Reproduce every line of the material below, keeping each word, spelling, and line break unchanged.

## RECORDED DATA

┏━━

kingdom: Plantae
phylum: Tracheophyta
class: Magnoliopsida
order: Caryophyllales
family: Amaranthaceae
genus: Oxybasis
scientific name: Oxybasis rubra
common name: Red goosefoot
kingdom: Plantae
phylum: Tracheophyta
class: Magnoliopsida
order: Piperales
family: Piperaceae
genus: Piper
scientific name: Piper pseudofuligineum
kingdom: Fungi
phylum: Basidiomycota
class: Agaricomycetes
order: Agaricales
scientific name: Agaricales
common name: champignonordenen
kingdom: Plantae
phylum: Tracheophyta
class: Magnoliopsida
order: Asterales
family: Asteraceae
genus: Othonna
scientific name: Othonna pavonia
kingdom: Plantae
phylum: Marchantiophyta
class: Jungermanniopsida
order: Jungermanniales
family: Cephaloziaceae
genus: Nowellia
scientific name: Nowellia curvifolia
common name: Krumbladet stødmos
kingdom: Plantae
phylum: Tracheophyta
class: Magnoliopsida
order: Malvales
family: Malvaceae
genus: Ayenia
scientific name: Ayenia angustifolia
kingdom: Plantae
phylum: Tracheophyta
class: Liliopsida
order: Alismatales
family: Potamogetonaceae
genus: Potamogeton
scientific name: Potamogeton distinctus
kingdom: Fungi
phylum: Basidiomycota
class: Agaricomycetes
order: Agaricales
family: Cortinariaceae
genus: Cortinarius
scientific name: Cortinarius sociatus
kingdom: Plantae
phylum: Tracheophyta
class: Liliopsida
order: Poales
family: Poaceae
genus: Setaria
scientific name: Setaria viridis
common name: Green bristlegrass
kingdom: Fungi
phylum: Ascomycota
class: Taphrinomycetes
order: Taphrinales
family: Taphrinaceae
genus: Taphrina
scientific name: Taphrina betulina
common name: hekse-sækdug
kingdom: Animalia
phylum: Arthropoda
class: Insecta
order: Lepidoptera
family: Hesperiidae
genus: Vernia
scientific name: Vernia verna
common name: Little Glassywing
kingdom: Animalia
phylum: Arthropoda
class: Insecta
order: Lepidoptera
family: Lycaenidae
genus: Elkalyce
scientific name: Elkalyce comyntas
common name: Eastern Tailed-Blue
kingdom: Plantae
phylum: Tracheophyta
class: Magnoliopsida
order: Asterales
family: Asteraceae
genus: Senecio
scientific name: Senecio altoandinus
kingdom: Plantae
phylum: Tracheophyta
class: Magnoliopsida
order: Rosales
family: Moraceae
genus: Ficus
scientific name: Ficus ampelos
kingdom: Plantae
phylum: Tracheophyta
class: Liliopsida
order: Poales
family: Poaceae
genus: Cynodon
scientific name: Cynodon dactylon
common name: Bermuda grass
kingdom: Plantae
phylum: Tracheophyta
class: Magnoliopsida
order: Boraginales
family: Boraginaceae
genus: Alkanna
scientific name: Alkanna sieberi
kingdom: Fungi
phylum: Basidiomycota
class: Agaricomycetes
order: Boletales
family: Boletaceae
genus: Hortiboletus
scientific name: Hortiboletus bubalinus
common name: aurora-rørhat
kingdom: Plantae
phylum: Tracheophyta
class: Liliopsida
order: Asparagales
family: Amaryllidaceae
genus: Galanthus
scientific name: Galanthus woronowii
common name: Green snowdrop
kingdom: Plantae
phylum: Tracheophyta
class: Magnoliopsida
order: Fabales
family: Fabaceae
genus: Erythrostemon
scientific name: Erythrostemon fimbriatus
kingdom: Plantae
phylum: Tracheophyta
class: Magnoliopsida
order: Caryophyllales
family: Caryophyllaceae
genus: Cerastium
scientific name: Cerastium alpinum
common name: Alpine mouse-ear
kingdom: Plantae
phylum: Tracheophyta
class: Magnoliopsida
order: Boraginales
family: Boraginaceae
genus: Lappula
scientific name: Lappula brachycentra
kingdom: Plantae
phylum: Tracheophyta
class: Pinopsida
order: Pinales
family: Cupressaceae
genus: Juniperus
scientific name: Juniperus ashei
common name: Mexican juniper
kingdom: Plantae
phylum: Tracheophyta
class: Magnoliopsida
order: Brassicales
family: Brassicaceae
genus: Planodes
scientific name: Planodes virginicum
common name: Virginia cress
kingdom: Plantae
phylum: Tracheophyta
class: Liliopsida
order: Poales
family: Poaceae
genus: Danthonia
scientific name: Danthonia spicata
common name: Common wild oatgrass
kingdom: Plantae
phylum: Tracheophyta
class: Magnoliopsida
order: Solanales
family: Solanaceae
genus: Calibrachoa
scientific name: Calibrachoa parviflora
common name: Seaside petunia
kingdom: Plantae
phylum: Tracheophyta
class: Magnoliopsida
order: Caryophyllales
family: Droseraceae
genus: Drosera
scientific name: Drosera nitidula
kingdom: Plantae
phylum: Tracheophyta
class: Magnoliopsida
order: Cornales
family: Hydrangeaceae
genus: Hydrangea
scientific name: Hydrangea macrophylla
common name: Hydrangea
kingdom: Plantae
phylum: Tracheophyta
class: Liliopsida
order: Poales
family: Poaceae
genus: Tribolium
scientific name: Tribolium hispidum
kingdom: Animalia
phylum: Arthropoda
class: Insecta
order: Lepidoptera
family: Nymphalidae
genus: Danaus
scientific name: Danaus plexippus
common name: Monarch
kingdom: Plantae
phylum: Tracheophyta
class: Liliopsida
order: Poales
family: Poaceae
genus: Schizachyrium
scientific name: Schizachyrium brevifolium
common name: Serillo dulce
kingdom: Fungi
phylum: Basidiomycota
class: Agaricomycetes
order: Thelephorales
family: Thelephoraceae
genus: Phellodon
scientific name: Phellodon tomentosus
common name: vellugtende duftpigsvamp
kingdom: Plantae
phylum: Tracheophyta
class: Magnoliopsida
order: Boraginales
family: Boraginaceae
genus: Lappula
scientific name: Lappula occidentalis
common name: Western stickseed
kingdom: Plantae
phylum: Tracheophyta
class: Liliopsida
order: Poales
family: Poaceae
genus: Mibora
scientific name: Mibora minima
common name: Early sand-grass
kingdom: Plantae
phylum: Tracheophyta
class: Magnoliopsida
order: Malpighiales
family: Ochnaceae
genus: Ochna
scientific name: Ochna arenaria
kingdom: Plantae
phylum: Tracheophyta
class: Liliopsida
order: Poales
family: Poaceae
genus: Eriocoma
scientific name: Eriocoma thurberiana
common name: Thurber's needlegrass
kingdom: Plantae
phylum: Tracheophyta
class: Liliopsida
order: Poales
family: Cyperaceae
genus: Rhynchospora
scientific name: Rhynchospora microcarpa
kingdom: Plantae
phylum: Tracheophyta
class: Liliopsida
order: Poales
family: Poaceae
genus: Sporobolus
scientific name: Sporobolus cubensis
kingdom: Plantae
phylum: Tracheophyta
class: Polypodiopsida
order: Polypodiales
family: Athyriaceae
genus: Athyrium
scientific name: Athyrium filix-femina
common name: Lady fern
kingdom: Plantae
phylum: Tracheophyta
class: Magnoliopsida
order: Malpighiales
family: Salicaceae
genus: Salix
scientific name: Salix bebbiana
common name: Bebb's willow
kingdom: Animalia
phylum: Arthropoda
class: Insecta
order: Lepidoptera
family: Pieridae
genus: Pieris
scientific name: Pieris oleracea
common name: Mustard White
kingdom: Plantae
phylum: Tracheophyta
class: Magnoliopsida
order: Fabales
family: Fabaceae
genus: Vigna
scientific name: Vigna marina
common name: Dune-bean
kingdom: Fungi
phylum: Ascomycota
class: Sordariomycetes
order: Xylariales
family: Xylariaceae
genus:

┗━━

## IN RESPONSE
kingdom: Plantae
phylum: Tracheophyta
class: Magnoliopsida
order: Caryophyllales
family: Amaranthaceae
genus: Oxybasis
scientific name: Oxybasis rubra
common name: Red goosefoot
kingdom: Plantae
phylum: Tracheophyta
class: Magnoliopsida
order: Piperales
family: Piperaceae
genus: Piper
scientific name: Piper pseudofuligineum
kingdom: Fungi
phylum: Basidiomycota
class: Agaricomycetes
order: Agaricales
scientific name: Agaricales
common name: champignonordenen
kingdom: Plantae
phylum: Tracheophyta
class: Magnoliopsida
order: Asterales
family: Asteraceae
genus: Othonna
scientific name: Othonna pavonia
kingdom: Plantae
phylum: Marchantiophyta
class: Jungermanniopsida
order: Jungermanniales
family: Cephaloziaceae
genus: Nowellia
scientific name: Nowellia curvifolia
common name: Krumbladet stødmos
kingdom: Plantae
phylum: Tracheophyta
class: Magnoliopsida
order: Malvales
family: Malvaceae
genus: Ayenia
scientific name: Ayenia angustifolia
kingdom: Plantae
phylum: Tracheophyta
class: Liliopsida
order: Alismatales
family: Potamogetonaceae
genus: Potamogeton
scientific name: Potamogeton distinctus
kingdom: Fungi
phylum: Basidiomycota
class: Agaricomycetes
order: Agaricales
family: Cortinariaceae
genus: Cortinarius
scientific name: Cortinarius sociatus
kingdom: Plantae
phylum: Tracheophyta
class: Liliopsida
order: Poales
family: Poaceae
genus: Setaria
scientific name: Setaria viridis
common name: Green bristlegrass
kingdom: Fungi
phylum: Ascomycota
class: Taphrinomycetes
order: Taphrinales
family: Taphrinaceae
genus: Taphrina
scientific name: Taphrina betulina
common name: hekse-sækdug
kingdom: Animalia
phylum: Arthropoda
class: Insecta
order: Lepidoptera
family: Hesperiidae
genus: Vernia
scientific name: Vernia verna
common name: Little Glassywing
kingdom: Animalia
phylum: Arthropoda
class: Insecta
order: Lepidoptera
family: Lycaenidae
genus: Elkalyce
scientific name: Elkalyce comyntas
common name: Eastern Tailed-Blue
kingdom: Plantae
phylum: Tracheophyta
class: Magnoliopsida
order: Asterales
family: Asteraceae
genus: Senecio
scientific name: Senecio altoandinus
kingdom: Plantae
phylum: Tracheophyta
class: Magnoliopsida
order: Rosales
family: Moraceae
genus: Ficus
scientific name: Ficus ampelos
kingdom: Plantae
phylum: Tracheophyta
class: Liliopsida
order: Poales
family: Poaceae
genus: Cynodon
scientific name: Cynodon dactylon
common name: Bermuda grass
kingdom: Plantae
phylum: Tracheophyta
class: Magnoliopsida
order: Boraginales
family: Boraginaceae
genus: Alkanna
scientific name: Alkanna sieberi
kingdom: Fungi
phylum: Basidiomycota
class: Agaricomycetes
order: Boletales
family: Boletaceae
genus: Hortiboletus
scientific name: Hortiboletus bubalinus
common name: aurora-rørhat
kingdom: Plantae
phylum: Tracheophyta
class: Liliopsida
order: Asparagales
family: Amaryllidaceae
genus: Galanthus
scientific name: Galanthus woronowii
common name: Green snowdrop
kingdom: Plantae
phylum: Tracheophyta
class: Magnoliopsida
order: Fabales
family: Fabaceae
genus: Erythrostemon
scientific name: Erythrostemon fimbriatus
kingdom: Plantae
phylum: Tracheophyta
class: Magnoliopsida
order: Caryophyllales
family: Caryophyllaceae
genus: Cerastium
scientific name: Cerastium alpinum
common name: Alpine mouse-ear
kingdom: Plantae
phylum: Tracheophyta
class: Magnoliopsida
order: Boraginales
family: Boraginaceae
genus: Lappula
scientific name: Lappula brachycentra
kingdom: Plantae
phylum: Tracheophyta
class: Pinopsida
order: Pinales
family: Cupressaceae
genus: Juniperus
scientific name: Juniperus ashei
common name: Mexican juniper
kingdom: Plantae
phylum: Tracheophyta
class: Magnoliopsida
order: Brassicales
family: Brassicaceae
genus: Planodes
scientific name: Planodes virginicum
common name: Virginia cress
kingdom: Plantae
phylum: Tracheophyta
class: Liliopsida
order: Poales
family: Poaceae
genus: Danthonia
scientific name: Danthonia spicata
common name: Common wild oatgrass
kingdom: Plantae
phylum: Tracheophyta
class: Magnoliopsida
order: Solanales
family: Solanaceae
genus: Calibrachoa
scientific name: Calibrachoa parviflora
common name: Seaside petunia
kingdom: Plantae
phylum: Tracheophyta
class: Magnoliopsida
order: Caryophyllales
family: Droseraceae
genus: Drosera
scientific name: Drosera nitidula
kingdom: Plantae
phylum: Tracheophyta
class: Magnoliopsida
order: Cornales
family: Hydrangeaceae
genus: Hydrangea
scientific name: Hydrangea macrophylla
common name: Hydrangea
kingdom: Plantae
phylum: Tracheophyta
class: Liliopsida
order: Poales
family: Poaceae
genus: Tribolium
scientific name: Tribolium hispidum
kingdom: Animalia
phylum: Arthropoda
class: Insecta
order: Lepidoptera
family: Nymphalidae
genus: Danaus
scientific name: Danaus plexippus
common name: Monarch
kingdom: Plantae
phylum: Tracheophyta
class: Liliopsida
order: Poales
family: Poaceae
genus: Schizachyrium
scientific name: Schizachyrium brevifolium
common name: Serillo dulce
kingdom: Fungi
phylum: Basidiomycota
class: Agaricomycetes
order: Thelephorales
family: Thelephoraceae
genus: Phellodon
scientific name: Phellodon tomentosus
common name: vellugtende duftpigsvamp
kingdom: Plantae
phylum: Tracheophyta
class: Magnoliopsida
order: Boraginales
family: Boraginaceae
genus: Lappula
scientific name: Lappula occidentalis
common name: Western stickseed
kingdom: Plantae
phylum: Tracheophyta
class: Liliopsida
order: Poales
family: Poaceae
genus: Mibora
scientific name: Mibora minima
common name: Early sand-grass
kingdom: Plantae
phylum: Tracheophyta
class: Magnoliopsida
order: Malpighiales
family: Ochnaceae
genus: Ochna
scientific name: Ochna arenaria
kingdom: Plantae
phylum: Tracheophyta
class: Liliopsida
order: Poales
family: Poaceae
genus: Eriocoma
scientific name: Eriocoma thurberiana
common name: Thurber's needlegrass
kingdom: Plantae
phylum: Tracheophyta
class: Liliopsida
order: Poales
family: Cyperaceae
genus: Rhynchospora
scientific name: Rhynchospora microcarpa
kingdom: Plantae
phylum: Tracheophyta
class: Liliopsida
order: Poales
family: Poaceae
genus: Sporobolus
scientific name: Sporobolus cubensis
kingdom: Plantae
phylum: Tracheophyta
class: Polypodiopsida
order: Polypodiales
family: Athyriaceae
genus: Athyrium
scientific name: Athyrium filix-femina
common name: Lady fern
kingdom: Plantae
phylum: Tracheophyta
class: Magnoliopsida
order: Malpighiales
family: Salicaceae
genus: Salix
scientific name: Salix bebbiana
common name: Bebb's willow
kingdom: Animalia
phylum: Arthropoda
class: Insecta
order: Lepidoptera
family: Pieridae
genus: Pieris
scientific name: Pieris oleracea
common name: Mustard White
kingdom: Plantae
phylum: Tracheophyta
class: Magnoliopsida
order: Fabales
family: Fabaceae
genus: Vigna
scientific name: Vigna marina
common name: Dune-bean
kingdom: Fungi
phylum: Ascomycota
class: Sordariomycetes
order: Xylariales
family: Xylariaceae
genus:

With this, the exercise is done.